VIENNA, Ohio (WKBN) – The Trumbull County Engineer’s Office is trying out a new process when it comes to chip sealing roads — using recycled asphalt grindings from paving projects in other parts of the county.
Each year, crews with the engineer’s office chip seal about 60 miles of road but this year, they’re trying something new.
“This is our third road that we’ve done it so far. We’ve had very good results,” said Highway Superintendent Tom Klejka.
On Scoville North Road in Vienna, they’re using recycled asphalt grindings as slag — a material they can get when other roads in the county are milled down for paving.

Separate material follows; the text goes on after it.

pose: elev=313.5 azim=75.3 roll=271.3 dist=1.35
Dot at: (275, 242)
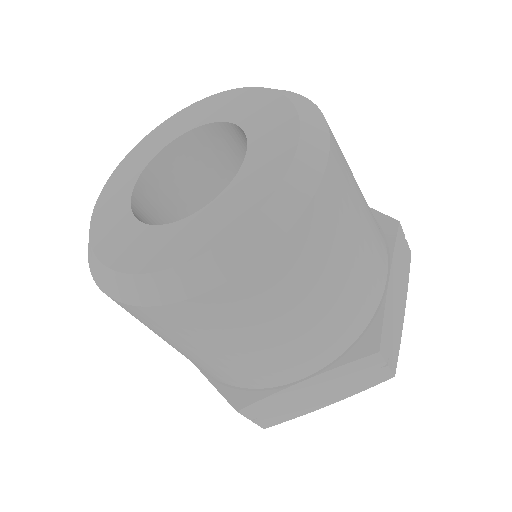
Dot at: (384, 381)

“The whole goal here is to utilize our resources to their fullest. The road grindings were something that had normally been discarded in the past,” Klejka said.
For example, the North Road and E. Market Street paving project in Howland Township provided about 6,500 tons of road grindings to work with.
Klejka said they learned of this method from the Pennsylvania Department of Transportation. The recycled asphalt sticks to the road better, reducing the amount of dust and stone that gets kicked up when the road is driven on.
This method also saves the county money.
“The process we’re using now has greatly reduced the cost of what we do, which allows us to do more miles per road each year to help save the roads before we can pave them,” Klejka said.
He said they’ll be doing test sections in both Gustavus and Weathersfield townships, too.